Recent progress in multiple scattering calculations has made it possible to calculate theoretical spectra by ab-initio methods from positional parameters. In this project we compare theoretical spectra to those of quartz, coesite, and stishovite, which are used as examples of chemically simple substances with Si in either tetrahedral or octahedral coordination. Questions to be answered are:

- which form of a potential should be used to best fit the calculations to the experimental spectra ?

- what is the minimum cluster size necessary to achieve good agreement, or, conversely, what is the characteristic length scale of the ELNES spectra ? How much information from second, third, etc. coordination spheres is contained in the spectra ?
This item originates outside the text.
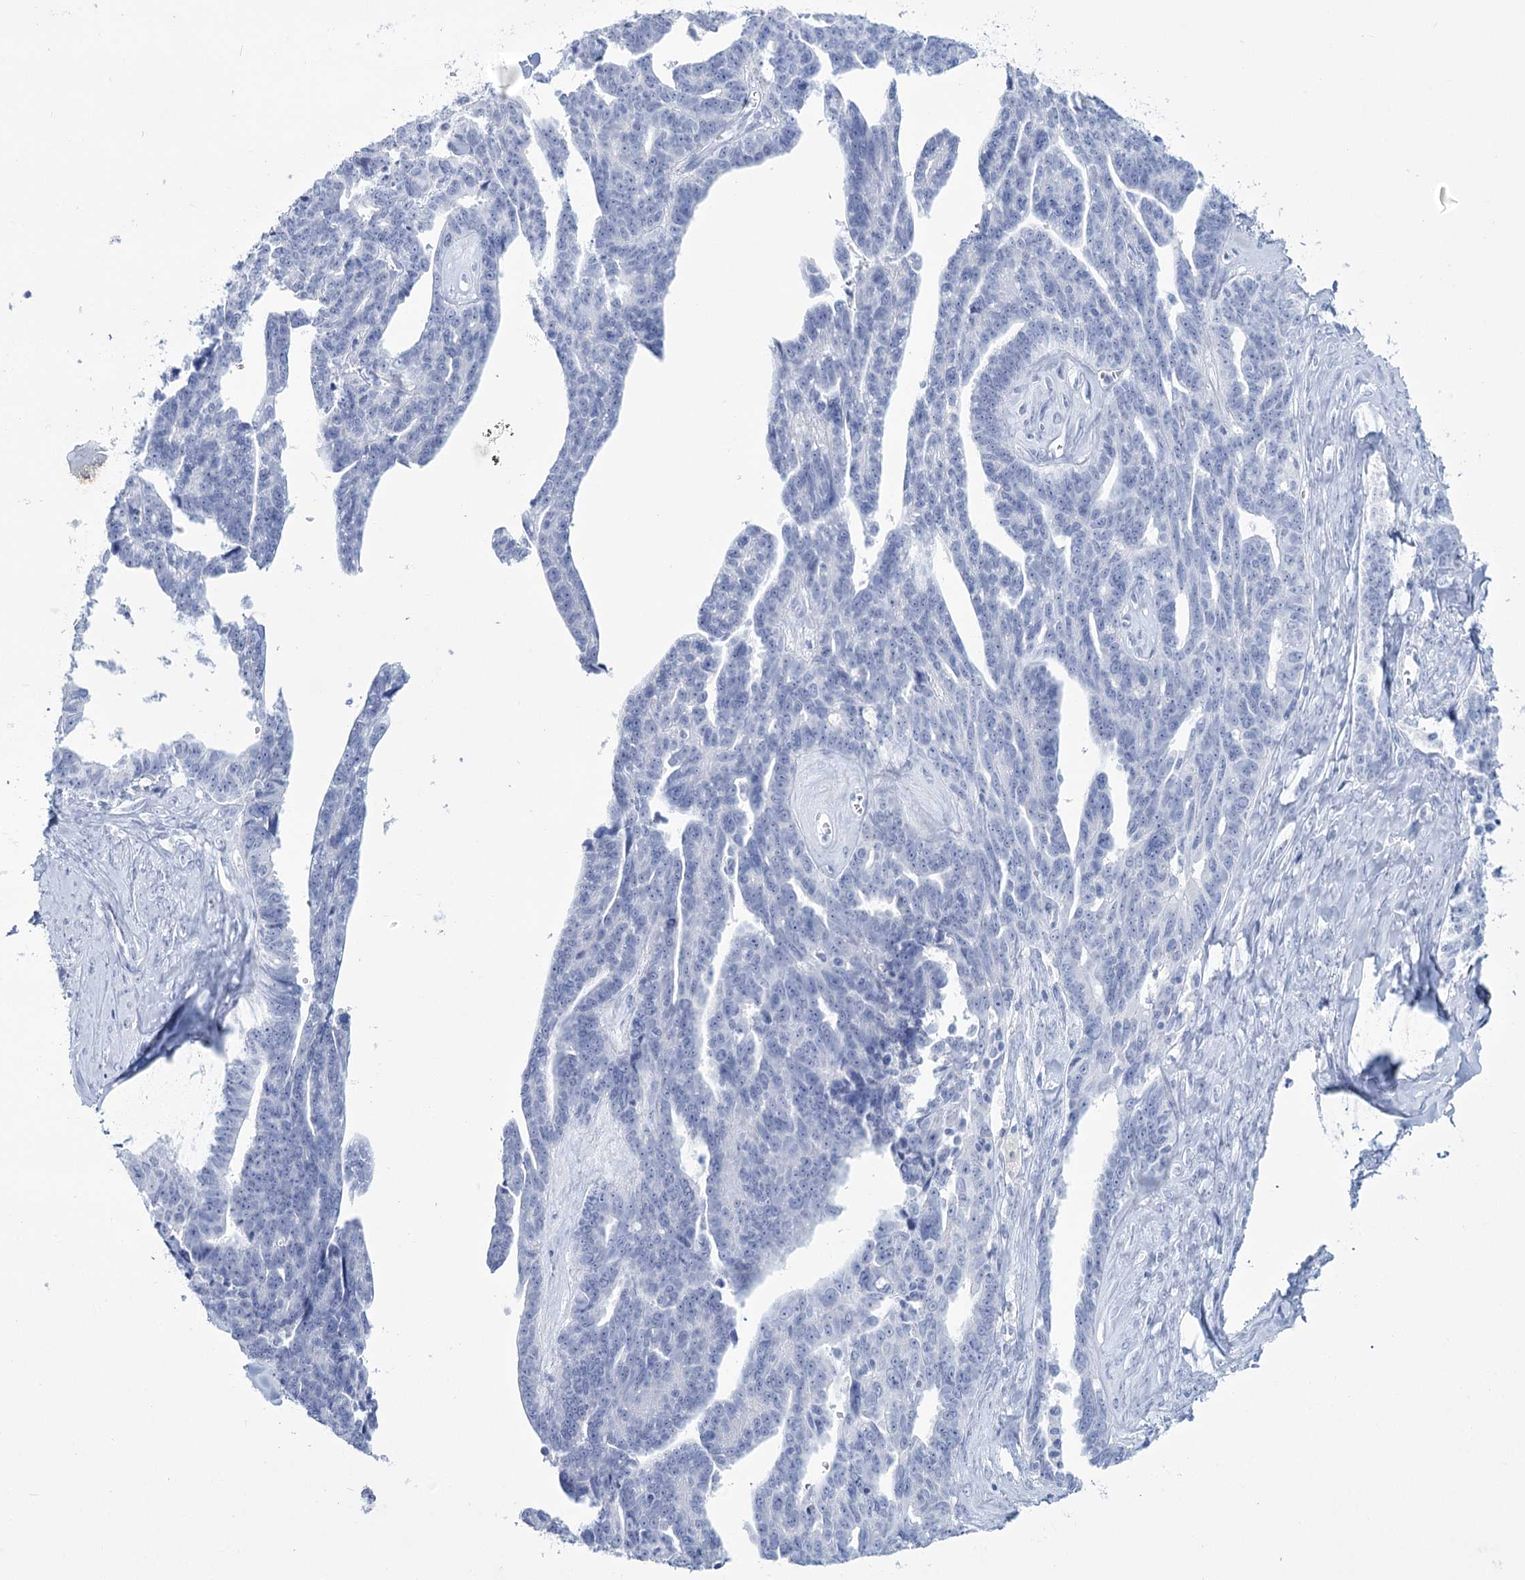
{"staining": {"intensity": "negative", "quantity": "none", "location": "none"}, "tissue": "ovarian cancer", "cell_type": "Tumor cells", "image_type": "cancer", "snomed": [{"axis": "morphology", "description": "Cystadenocarcinoma, serous, NOS"}, {"axis": "topography", "description": "Ovary"}], "caption": "Photomicrograph shows no significant protein positivity in tumor cells of ovarian cancer.", "gene": "RNF186", "patient": {"sex": "female", "age": 79}}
The goal thus is to explain the spectra rather than describing them empirically.

By comparing experimental and calculated spectra it can be shown that the gross features of the Si K- and L-edge ELNES spectra are produced by the first coordination shell, i.e. the coordination number and symmetry of the oxygens surrounding the Si atom; on the other hand calculations indicate that the overall topology of edges are insensitive to Si-O bond length. For instance, an isolated SiO₆ cluster yields a single strong peak for the Si K-edge, whereas a SiO₄ cluster produces two strong peaks, as observed in the spectra of stishovite vs. quartz or coesite. This sensitivity to the first coordination sphere should allow the determination of Si coordination numbers in unknown phases. On the other hand, the fine structures in the spectra, present as weak peaks above the edge or as shoulders, can only be accounted for by including outer coordination spheres into the calculations. Optimum correspondence between the observed fine structure and the calculated spectra was achieved by using the Xα-type potential with the exchange parameter α set to 0.828, and for cluster sizes of at least 50 atoms, corresponding to a cluster radius of about 5 Å (Fig. 3.3-6). Increasing the cluster radius significantly beyond this value produces little change. Despite the restricted length scale of observation, ELNES spectra are thus sensitive to both short-range and long-range order, plus polyhedral linkage etc. We plan to explore the latter aspect by measuring and calculating Si K- and L-edge spectra of the high-pressure MgSiO₃ polymorphs ilmenite and perovskite, which exhibit corner-sharing and face-sharing of the SiO₆ polyhedra, and comparing them to the spectra of stishovite, in which the SiO₆ polyhedra share edges.
 

Fig. 3.3-6: Comparison of observed ELNES and calculated Si K-edge spectra of stishovite. Vertical bars in the experimental spectrum correspond to peak maxima determined by fitting.